Convert the entries below into a JSON list of strings with one string per line, skipping blank lines. Leave the pictures out of the list.

Collected data entries
*-*-*
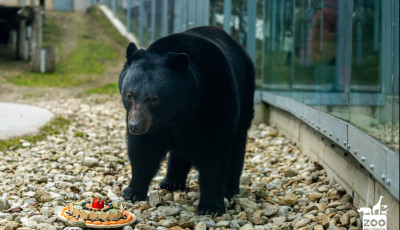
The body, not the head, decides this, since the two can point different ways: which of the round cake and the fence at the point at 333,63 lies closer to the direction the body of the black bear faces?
the round cake

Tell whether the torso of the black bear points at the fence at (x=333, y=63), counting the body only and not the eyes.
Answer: no

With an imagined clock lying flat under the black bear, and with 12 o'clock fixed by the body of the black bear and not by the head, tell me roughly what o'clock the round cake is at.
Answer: The round cake is roughly at 12 o'clock from the black bear.
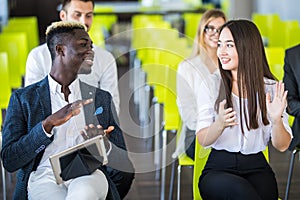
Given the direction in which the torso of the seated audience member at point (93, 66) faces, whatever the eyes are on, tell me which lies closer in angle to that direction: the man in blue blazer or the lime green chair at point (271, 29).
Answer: the man in blue blazer

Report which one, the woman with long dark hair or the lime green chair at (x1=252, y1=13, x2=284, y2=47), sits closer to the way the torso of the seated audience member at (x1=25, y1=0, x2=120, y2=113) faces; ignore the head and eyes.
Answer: the woman with long dark hair

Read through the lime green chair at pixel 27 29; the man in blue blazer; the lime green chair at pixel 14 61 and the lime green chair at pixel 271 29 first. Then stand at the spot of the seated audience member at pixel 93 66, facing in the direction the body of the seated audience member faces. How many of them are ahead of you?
1

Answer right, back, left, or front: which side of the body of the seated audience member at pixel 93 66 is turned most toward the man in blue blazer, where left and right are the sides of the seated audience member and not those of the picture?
front

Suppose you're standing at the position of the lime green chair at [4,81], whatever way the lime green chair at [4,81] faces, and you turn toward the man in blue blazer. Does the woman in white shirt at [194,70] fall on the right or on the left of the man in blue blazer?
left

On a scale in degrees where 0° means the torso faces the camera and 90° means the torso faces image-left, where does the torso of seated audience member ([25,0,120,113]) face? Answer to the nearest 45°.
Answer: approximately 0°

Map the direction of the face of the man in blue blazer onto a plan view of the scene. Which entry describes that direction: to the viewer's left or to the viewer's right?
to the viewer's right

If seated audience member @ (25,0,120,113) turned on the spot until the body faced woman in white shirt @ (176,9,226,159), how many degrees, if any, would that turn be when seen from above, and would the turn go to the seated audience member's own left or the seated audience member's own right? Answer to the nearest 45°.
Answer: approximately 90° to the seated audience member's own left

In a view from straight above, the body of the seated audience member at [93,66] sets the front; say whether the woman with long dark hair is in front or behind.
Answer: in front

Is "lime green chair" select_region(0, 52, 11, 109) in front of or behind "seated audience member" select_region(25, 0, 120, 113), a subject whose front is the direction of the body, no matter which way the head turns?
behind
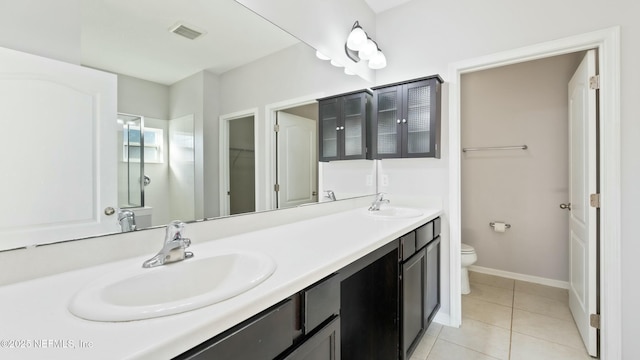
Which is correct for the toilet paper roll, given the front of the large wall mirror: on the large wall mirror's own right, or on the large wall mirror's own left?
on the large wall mirror's own left

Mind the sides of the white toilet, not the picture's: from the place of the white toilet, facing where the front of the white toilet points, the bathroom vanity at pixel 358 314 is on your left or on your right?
on your right

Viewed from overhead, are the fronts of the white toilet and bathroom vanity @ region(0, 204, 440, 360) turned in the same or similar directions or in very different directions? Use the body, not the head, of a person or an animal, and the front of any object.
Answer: same or similar directions

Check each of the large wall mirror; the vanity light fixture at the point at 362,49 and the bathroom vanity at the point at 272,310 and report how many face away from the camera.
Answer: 0

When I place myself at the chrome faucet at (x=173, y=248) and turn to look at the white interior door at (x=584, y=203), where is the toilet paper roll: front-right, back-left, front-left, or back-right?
front-left

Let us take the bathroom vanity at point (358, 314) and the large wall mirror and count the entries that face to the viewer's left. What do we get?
0

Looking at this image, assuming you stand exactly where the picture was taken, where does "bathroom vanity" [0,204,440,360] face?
facing the viewer and to the right of the viewer

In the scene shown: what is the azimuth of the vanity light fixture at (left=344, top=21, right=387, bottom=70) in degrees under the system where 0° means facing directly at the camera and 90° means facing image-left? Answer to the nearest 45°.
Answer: approximately 315°

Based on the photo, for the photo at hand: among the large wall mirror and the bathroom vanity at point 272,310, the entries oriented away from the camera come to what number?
0

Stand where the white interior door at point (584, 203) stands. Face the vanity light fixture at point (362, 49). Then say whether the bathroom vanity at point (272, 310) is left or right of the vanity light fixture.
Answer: left

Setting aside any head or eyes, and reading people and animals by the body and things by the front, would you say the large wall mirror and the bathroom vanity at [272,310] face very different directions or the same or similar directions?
same or similar directions
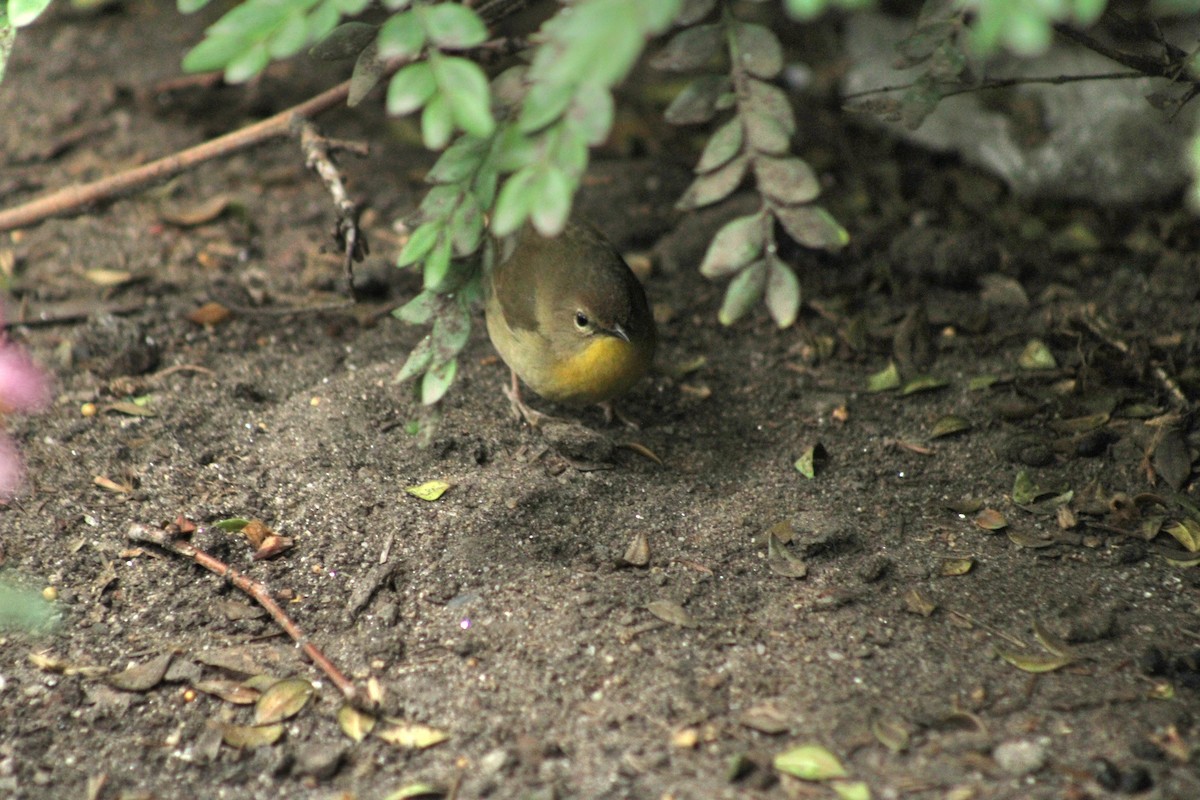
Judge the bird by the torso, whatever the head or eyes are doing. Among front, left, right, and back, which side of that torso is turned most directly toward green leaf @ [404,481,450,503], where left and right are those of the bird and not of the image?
right

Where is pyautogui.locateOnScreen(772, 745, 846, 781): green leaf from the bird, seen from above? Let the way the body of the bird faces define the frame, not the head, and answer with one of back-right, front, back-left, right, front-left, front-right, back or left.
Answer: front-right

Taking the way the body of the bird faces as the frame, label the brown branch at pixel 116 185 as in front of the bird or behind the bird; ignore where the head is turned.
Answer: behind

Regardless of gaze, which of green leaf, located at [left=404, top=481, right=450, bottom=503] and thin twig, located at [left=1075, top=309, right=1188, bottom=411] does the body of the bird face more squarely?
the thin twig

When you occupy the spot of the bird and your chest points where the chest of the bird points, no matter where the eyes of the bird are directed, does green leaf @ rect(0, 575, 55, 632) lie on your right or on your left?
on your right

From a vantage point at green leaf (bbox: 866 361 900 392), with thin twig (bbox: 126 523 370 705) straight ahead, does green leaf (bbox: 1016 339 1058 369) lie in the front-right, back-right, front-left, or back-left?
back-left

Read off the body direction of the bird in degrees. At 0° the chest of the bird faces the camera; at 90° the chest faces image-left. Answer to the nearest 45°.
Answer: approximately 315°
*-*-*
RESPONSE AREA
[
  "The body, not the head, decides this, since the two can point different ways: which of the round cake and the fence at the point at 333,63 lies closer to the direction the body of the black bear faces?",
  "the round cake",
  "Tell whether the torso of the black bear points at the fence at (x=333, y=63), counting the body only and not the eyes.",
  "Answer: no",
  "With an imagined clock lying flat under the black bear, and with 12 o'clock fixed by the body of the black bear and not by the head, tell me roughly what o'clock the round cake is at.",
  "Answer: The round cake is roughly at 12 o'clock from the black bear.",
  "Given the direction in which the torso of the seated audience member at point (93, 66) faces, whatever the eyes are on, tell me which lies closer in angle to that direction: the man in blue blazer or the lime green chair at point (271, 29).",
  "Answer: the man in blue blazer",
  "Report which one, the woman with long dark hair or the lime green chair at (x1=252, y1=13, x2=284, y2=47), sits closer to the way the torso of the seated audience member at (x1=25, y1=0, x2=120, y2=113) faces; ignore the head and eyes.",
  "Answer: the woman with long dark hair",
  "Read through the lime green chair at pixel 27 29; the man in blue blazer; the lime green chair at pixel 14 61 and the lime green chair at pixel 271 29 first. Then stand at the spot of the seated audience member at pixel 93 66, facing in the direction the body of the seated audience member faces. How many of them are ahead of you?",
  "1",
  "Answer right, back, left, or front: which side of the body of the seated audience member at pixel 93 66 is turned most toward the man in blue blazer, where left and right are the sides of the seated audience member and not those of the picture?",
  "front",
  "Suppose you're standing at the position of the lime green chair at [4,81], whatever way the lime green chair at [4,81] faces, and you turn toward the man in blue blazer. Does the woman in white shirt at [194,70] fall on the right or on the left of the man in blue blazer?",
  "left",
  "On a scale in degrees where 0° means the torso faces the camera and 90° means the torso faces image-left, where does the torso of seated audience member ([25,0,120,113]) face? Answer to the nearest 45°.",
  "Answer: approximately 0°",
  "Map the direction of the face of the man in blue blazer onto a plan view of the scene. Which entry describes that direction: to the viewer's left or to the viewer's right?",
  "to the viewer's right",
  "If seated audience member @ (25,0,120,113) turned on the spot until the body faced woman in white shirt @ (176,9,226,159), how many degrees, if any, would that turn be when seen from above, and would the turn go to the seated audience member's own left or the seated audience member's own right? Answer to the nearest 45°.",
  "Answer: approximately 90° to the seated audience member's own left",
  "In a view from straight above, the body of the seated audience member at [93,66] sets the front; say whether the woman with long dark hair is in front or behind.",
  "Answer: in front",
  "Is \"lime green chair\" select_region(0, 52, 11, 109) in front of or behind \"seated audience member\" select_region(25, 0, 120, 113), a subject whose front is the direction of the body, no matter which way the head turns?",
  "behind",
  "Which is correct for the toilet paper roll, given the front of the large wall mirror: on the large wall mirror's own right, or on the large wall mirror's own left?",
  "on the large wall mirror's own left",
  "Mind the sides of the white toilet, not the picture's: from the place of the white toilet, facing where the front of the white toilet points, the bathroom vanity at pixel 358 314 is on your left or on your right?",
  "on your right",
  "Viewed from overhead, are the fronts of the white toilet and bathroom vanity @ region(0, 204, 440, 360) turned in the same or similar directions or in very different directions? Use the body, not the head, of a person or an animal, and the front of any object.",
  "Answer: same or similar directions",
  "Check each of the large wall mirror; the vanity light fixture at the point at 362,49 and the bathroom vanity at the point at 272,310 and report how many face away from the camera.",
  "Answer: 0",
  "When I place myself at the chrome faucet at (x=173, y=248) and turn to look at the white interior door at (x=584, y=203), where is the toilet paper roll: front-right, back-left, front-left, or back-right?",
  "front-left",
  "Let us take the bathroom vanity at point (358, 314) and the large wall mirror and count the entries that face to the viewer's left. What do we get?",
  "0",
  "Looking at this image, assuming you stand exactly where the picture was taken, where does \"bathroom vanity\" [0,204,440,360] face?",
  "facing the viewer and to the right of the viewer",
  "In the scene shown: what is the azimuth of the vanity light fixture at (left=344, top=21, right=387, bottom=70) in degrees under the system where 0° means facing directly at the camera and 90° means facing image-left? Answer to the nearest 45°.",
  "Answer: approximately 315°",
  "Based on the photo, for the photo at hand: among the large wall mirror and the bathroom vanity at point 272,310, the entries oriented away from the camera come to what number?",
  "0",
  "Stand where the white interior door at point (584, 203) stands. Face the vanity light fixture at point (362, 49). Then say whether the bathroom vanity at point (272, 310) is left or right of the vanity light fixture.",
  "Answer: left",
  "Setting aside any head or eyes, and reading people and animals by the body and things by the front, would you say the large wall mirror and the bathroom vanity at [272,310] face very different directions or the same or similar directions?",
  "same or similar directions",
  "Judge the bird by the torso, whatever the head or eyes are doing. Among front, left, right, and back, which side of that torso is turned most directly toward green leaf @ [404,481,450,503], where left and right are those of the bird and not of the image?",
  "right",
  "Where is pyautogui.locateOnScreen(772, 745, 846, 781): green leaf from the bird, seen from above? Let the way the body of the bird faces define the frame, not the head, and answer with one of back-right, front, back-left, right, front-left, front-right, back or left.",
  "Answer: front-right",
  "Taking the way the body of the bird faces as the frame, label the brown branch at pixel 116 185 as in front of the bird or behind the bird; ignore where the head is turned.",
  "Answer: behind",
  "Regardless of gaze, which of green leaf, located at [left=404, top=481, right=450, bottom=503] and thin twig, located at [left=1075, top=309, right=1188, bottom=411] does the body of the bird face more squarely?",
  "the thin twig",
  "When you occupy the spot of the bird and your chest points where the chest of the bird points, no matter where the eyes of the bird are directed, does green leaf @ rect(0, 575, 55, 632) lie on your right or on your left?",
  "on your right",
  "From a vantage point at green leaf (bbox: 866 361 900 392), with thin twig (bbox: 126 523 370 705) straight ahead, does green leaf (bbox: 1016 339 1058 369) lie in the front-right, back-right, front-left, or back-left?",
  "back-left",
  "Read off the body direction of the bird in degrees. At 0° the chest of the bird faces the camera; at 90° the chest faces image-left. Answer to the nearest 45°.",
  "Answer: approximately 315°"
]